Nemonoxacin
- Names: Preferred IUPAC name 7-[(3S,5S)-3-Amino-5-methylpiperidin-1-yl]-1-cyclopropyl-8-methoxy-4-oxo-1,4-dihydroquinoline-3-carboxylic acid

Identifiers
- CAS Number: 378746-64-6;
- 3D model (JSmol): Interactive image;
- ChEBI: CHEBI:136053;
- ChEMBL: ChEMBL1213456;
- ChemSpider: 10166207;
- DrugBank: DB06600;
- IUPHAR/BPS: 10836;
- PubChem CID: 11993740;
- UNII: P94L0PVO94;
- CompTox Dashboard (EPA): DTXSID10958907 ;

Properties
- Chemical formula: C_{20}H_{25}N_{3}O_{4}
- Molar mass: 371.437 g·mol^{−1}

Pharmacology
- ATC code: J01MB08 (WHO)

= Nemonoxacin =

Nemonoxacin is a non-fluorinated quinolone antibiotic undergoing clinical trials. It has the same mechanism of action as fluouroquinolones; it inhibits DNA gyrase, preventing DNA synthesis, gene duplication, and cell division. At the end of 2016, it had reached market in Taiwan, Russia, the Commonwealth Independent States, Turkey, mainland China, and Latin America under the brand name Taigexyn. Nemonoxacin has completed phase 2 trials in the US and has moved on to phase 3 trials. The U.S. Food and Drug Administration (FDA) has granted nemonoxacin qualified infectious disease product (QIDP) and fast track designations for community-acquired bacterial pneumonia (CAP) and acute bacterial skin and skin-structure infections (ABSSSI).

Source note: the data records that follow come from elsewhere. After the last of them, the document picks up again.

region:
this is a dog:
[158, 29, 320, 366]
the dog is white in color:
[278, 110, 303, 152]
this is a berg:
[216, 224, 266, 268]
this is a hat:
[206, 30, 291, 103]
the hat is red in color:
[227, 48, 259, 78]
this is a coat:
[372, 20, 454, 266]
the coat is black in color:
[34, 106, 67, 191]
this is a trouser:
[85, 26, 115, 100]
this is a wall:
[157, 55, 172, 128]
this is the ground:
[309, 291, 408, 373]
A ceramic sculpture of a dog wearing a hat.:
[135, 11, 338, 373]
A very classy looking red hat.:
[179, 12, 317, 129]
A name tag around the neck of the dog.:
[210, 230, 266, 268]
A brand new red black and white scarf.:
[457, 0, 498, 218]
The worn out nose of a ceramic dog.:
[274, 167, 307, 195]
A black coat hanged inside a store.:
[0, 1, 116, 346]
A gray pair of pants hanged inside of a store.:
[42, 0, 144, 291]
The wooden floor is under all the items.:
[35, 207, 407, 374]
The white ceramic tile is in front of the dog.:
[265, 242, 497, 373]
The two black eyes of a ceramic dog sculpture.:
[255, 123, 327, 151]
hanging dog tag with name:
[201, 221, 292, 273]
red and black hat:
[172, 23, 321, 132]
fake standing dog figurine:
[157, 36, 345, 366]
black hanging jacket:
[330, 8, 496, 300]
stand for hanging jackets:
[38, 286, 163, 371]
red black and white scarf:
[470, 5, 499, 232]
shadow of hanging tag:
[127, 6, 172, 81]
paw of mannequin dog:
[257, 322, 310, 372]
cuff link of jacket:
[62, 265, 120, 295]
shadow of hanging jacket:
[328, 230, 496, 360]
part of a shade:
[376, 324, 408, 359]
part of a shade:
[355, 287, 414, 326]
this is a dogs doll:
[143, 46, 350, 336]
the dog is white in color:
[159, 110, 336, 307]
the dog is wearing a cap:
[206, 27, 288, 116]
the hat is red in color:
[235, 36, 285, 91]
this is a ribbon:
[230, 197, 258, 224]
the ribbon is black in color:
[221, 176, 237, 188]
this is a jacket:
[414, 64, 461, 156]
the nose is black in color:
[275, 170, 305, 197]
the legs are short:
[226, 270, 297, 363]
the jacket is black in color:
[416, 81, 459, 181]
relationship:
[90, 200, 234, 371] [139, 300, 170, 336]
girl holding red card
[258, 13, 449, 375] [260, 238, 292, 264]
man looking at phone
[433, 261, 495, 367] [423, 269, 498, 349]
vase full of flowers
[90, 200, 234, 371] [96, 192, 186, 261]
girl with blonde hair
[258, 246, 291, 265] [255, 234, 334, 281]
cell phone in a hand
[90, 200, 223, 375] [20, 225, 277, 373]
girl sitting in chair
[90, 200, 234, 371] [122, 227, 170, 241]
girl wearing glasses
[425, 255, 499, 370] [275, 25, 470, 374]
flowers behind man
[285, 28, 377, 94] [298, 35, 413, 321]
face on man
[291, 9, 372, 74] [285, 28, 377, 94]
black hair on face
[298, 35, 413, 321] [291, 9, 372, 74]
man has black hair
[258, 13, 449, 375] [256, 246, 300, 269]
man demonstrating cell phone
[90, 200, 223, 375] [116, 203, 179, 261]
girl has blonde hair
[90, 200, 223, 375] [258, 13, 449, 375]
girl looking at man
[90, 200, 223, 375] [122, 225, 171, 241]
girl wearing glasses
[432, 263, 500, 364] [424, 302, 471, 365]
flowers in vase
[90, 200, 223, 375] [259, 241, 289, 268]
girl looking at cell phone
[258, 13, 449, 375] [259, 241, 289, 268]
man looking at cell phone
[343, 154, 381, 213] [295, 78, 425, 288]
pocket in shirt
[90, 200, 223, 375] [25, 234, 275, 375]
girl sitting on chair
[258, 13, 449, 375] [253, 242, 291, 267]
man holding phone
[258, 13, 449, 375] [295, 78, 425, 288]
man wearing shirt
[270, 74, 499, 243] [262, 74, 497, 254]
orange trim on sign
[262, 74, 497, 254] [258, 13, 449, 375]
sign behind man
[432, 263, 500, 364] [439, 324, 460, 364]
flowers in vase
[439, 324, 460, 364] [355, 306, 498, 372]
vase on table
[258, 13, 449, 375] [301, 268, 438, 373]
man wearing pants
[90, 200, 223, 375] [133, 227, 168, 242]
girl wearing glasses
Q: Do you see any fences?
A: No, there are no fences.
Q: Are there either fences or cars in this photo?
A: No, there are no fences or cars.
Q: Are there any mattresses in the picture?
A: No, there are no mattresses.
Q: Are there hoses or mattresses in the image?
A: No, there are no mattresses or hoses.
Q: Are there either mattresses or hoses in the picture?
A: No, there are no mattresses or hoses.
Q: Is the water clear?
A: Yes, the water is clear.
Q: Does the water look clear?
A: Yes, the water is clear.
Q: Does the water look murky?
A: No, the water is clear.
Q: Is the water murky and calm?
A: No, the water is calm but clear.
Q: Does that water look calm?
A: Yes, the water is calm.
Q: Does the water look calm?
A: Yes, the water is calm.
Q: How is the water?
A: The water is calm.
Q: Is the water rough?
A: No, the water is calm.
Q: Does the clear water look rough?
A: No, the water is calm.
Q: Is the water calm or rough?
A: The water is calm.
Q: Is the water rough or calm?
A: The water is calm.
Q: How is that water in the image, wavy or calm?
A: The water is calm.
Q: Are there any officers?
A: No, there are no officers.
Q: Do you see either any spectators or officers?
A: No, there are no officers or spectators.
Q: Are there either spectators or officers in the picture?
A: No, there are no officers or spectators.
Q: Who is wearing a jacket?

Nemonoxacin has a broad spectrum of activity against Gram-positive, Gram-negative, and atypical pathogens, including activity against methicillin-resistant Staphylococcus aureus (MRSA) (MIC90 1 μg/ml) and vancomycin-resistant pathogens. However, it was less active against Gram-negative pathogens such as Escherichia coli, Proteus mirabilis, and Pseudomonas aeruginosa, with MIC90 values of 32, 16, and 32 μg/ml, respectively. The new drug also is effective against C.difficile isolates that are resistant to other quinolones, and is more potent than levofloxacin or moxifloxacin.